---------- Exercise data ----------

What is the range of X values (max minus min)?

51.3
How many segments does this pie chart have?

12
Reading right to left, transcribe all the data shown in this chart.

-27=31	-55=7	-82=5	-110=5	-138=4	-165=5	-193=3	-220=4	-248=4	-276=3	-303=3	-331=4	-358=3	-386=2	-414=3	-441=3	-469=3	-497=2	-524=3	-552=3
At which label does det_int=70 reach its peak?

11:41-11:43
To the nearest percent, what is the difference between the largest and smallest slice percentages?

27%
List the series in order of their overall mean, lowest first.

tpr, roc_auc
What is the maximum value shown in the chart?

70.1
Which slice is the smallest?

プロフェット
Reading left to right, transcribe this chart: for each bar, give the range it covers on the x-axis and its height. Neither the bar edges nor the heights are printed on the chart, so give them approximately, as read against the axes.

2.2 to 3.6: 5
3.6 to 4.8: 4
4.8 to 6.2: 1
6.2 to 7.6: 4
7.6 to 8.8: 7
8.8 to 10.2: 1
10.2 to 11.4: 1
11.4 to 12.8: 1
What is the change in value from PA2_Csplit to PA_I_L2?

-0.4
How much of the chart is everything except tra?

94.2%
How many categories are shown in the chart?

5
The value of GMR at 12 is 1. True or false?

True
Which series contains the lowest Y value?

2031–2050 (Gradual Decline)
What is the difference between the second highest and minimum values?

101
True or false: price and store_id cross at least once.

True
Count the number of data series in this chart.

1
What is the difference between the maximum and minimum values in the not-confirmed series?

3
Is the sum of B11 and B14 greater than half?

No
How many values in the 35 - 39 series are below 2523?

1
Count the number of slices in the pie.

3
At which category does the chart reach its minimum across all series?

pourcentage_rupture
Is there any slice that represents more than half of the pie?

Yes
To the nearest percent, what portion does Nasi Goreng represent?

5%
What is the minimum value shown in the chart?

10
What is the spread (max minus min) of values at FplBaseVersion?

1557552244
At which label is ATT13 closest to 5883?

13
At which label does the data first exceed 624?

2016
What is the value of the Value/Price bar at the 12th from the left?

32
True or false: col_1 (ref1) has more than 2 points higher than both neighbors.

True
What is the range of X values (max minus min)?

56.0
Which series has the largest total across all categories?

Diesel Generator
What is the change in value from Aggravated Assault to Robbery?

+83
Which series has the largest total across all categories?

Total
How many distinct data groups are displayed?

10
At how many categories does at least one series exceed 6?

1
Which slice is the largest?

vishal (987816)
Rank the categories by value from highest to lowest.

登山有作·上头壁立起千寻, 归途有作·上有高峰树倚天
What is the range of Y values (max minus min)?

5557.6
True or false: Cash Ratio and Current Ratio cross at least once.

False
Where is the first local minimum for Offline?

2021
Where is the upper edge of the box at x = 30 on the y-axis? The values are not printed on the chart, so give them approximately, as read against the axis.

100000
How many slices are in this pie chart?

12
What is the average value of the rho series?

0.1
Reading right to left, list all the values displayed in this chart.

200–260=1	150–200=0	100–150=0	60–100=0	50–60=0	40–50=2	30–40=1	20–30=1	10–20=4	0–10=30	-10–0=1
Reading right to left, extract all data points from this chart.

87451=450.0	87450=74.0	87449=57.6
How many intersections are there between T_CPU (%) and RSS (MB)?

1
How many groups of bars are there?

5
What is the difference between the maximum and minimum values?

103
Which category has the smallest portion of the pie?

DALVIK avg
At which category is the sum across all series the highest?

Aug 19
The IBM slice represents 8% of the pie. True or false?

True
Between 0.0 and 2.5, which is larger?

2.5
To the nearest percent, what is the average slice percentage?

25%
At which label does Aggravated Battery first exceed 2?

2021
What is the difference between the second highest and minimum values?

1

----------

Assigned task ->
Report every line of the material above that contains the string "this", treating uppercase and lowercase letters as different.

Task answer ->
How many segments does this pie chart have?
Reading right to left, transcribe all the data shown in this chart.
Reading left to right, transcribe this chart: for each bar, give the range it covers on the x-axis and its height. Neither the bar edges nor the heights are printed on the chart, so give them approximately, as read against the axes.
Count the number of data series in this chart.
How many slices are in this pie chart?
Reading right to left, list all the values displayed in this chart.
Reading right to left, extract all data points from this chart.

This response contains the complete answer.